Black can maintain lack of clarity with 6...Nf6!? 7.Nf7 Qe7 8.Nxh8 Bxe6, however, or 6...Bb4+ 7.c3 Bc5 8.Nf7 Qf6 9.Be3 Bxe6 10.Nxh8 Bxe3 11.fxe3 Qh4+ 12.g3 Qh6 13.Qd2 Nd7 14.c4 Ne5 15.Be2 dxc4 16.Nc3 Nd3+ 17.Bxd3 exd3 (Makarov). Also possible is 6...Nc6!? (Moll) 7.Nf7 Qf6 8.Nxh8 Bc5 9.Be3 Bxe3 10.fxe3 Bxe6 with compensation.

=== 4.exf5 ===
After the more positional 4.exf5, regarded as the best continuation by Steinitz, a typical continuation is 4...e4 5.Ng5 Bxf5 (5...Nf6 has been advocated by Jim West, and is best met by 6.f3!) 6.Nc3. White is regarded as having a slight advantage after 6...Nf6 7.f3 (Sozin), or 6...d5 7.f3 when Black must sacrifice a pawn to disrupt White's development with 7...e3!? (Kosten). Modern chess engines have shown that this ultimately leads to fine play for White as well.

== Black's third-move alternatives ==
Inferior is 3...Bg4, in light of 4.dxe5 Bxf3 (Black cannot recapture since 4...dxe5 5.Qxd8+ Kxd8 6.Nxe5 wins a clean pawn; or, Black can gambit a pawn with 4...Nd7) 5.Qxf3 (or White can obtain an endgame advantage with 5.gxf3 dxe5 6.Qxd8+ Kxd8 7.f4 Maróczy) 5...dxe5 6.Bc4 giving White the advantage of the in an open position as well as a large advantage. Black cannot block the attack on the f7-pawn with the "natural" 6...Nf6? because White wins a pawn with 7.Qb3 (played in the famous "Opera Game", where Morphy as White refrained from taking the b7-pawn and retained a strong initiative after 7...Qe7 8.Nc3). Black does better with 6...Qf6 7.Qb3 Bc5 8.0-0 Bb6 9.a4 a5 10.Nc3 Ne7 11.Be3 Nd7 12.Rad1+/−, or 6...Qd7!? (Maróczy).
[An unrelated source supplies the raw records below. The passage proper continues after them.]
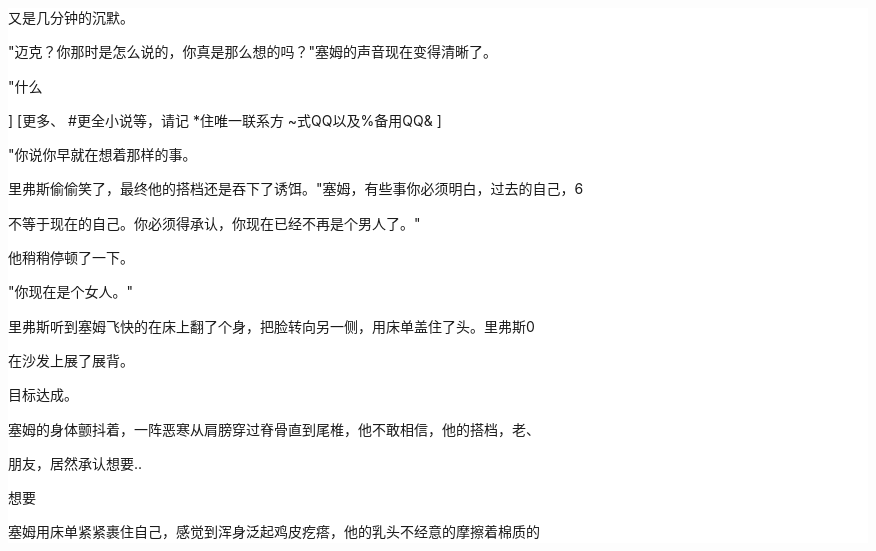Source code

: 
又是几分钟的沉默。



 "迈克？你那时是怎么说的，你真是那么想的吗？"塞姆的声音现在变得清晰了。



 "什么

 ] [更多、 #更全小说等，请记 *住唯一联系方 ~式QQ以及%备用QQ& ]





"你说你早就在想着那样的事。



里弗斯偷偷笑了，最终他的搭档还是吞下了诱饵。"塞姆，有些事你必须明白，过去的自己，6



不等于现在的自己。你必须得承认，你现在已经不再是个男人了。"





他稍稍停顿了一下。





"你现在是个女人。"





里弗斯听到塞姆飞快的在床上翻了个身，把脸转向另一侧，用床单盖住了头。里弗斯0



在沙发上展了展背。





目标达成。









塞姆的身体颤抖着，一阵恶寒从肩膀穿过脊骨直到尾椎，他不敢相信，他的搭档，老、



朋友，居然承认想要..





想要



塞姆用床单紧紧裹住自己，感觉到浑身泛起鸡皮疙瘩，他的乳头不经意的摩擦着棉质的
== White's third-move alternatives ==
An alternative approach for White is 3.Bc4, delaying d2–d4, or forgoing it entirely, playing d2–d3 instead. The move 3.Bc4 is also White's route to a possible Légal Trap. Some continuations:
- 3...Nc6 transposes to the Semi-Italian Opening.
- 3...f5 is the López Countergambit, which was already analysed in Gottingen Manuscript and played by Ruy Lopez in 1575.
  - 4.d4 transposes to the Philidor Countergambit.
  - Or unique positions can be obtained such as 4.d3 c6!?, possibly followed by ...f5–f4, ...b7–b5, ...a7–a5, and even ...g7–g5 and ...h7–h5, where all black pawns have moved before any piece. Black's best move is likely 4...Nc6 leading to unclear play.
- Or Black can try 3...Be7!? e.g. 4.0-0 (4.c3 is the Steinitz Variation) Nf6 5.Re1 0-0 6.d4 exd4 7.Nxd4 a6.

Against the alternative 3.c3, Black can try 3...f5 (3...Nc6 4.d4 Nf6 transposes to the Ponziani Opening) 4.exf5 Bxf5 5.Qb3 Nf6 6.Ng5 d5 7.Qxb7 Nbd7 8.Qc6 Bd6 with compensation and initiative.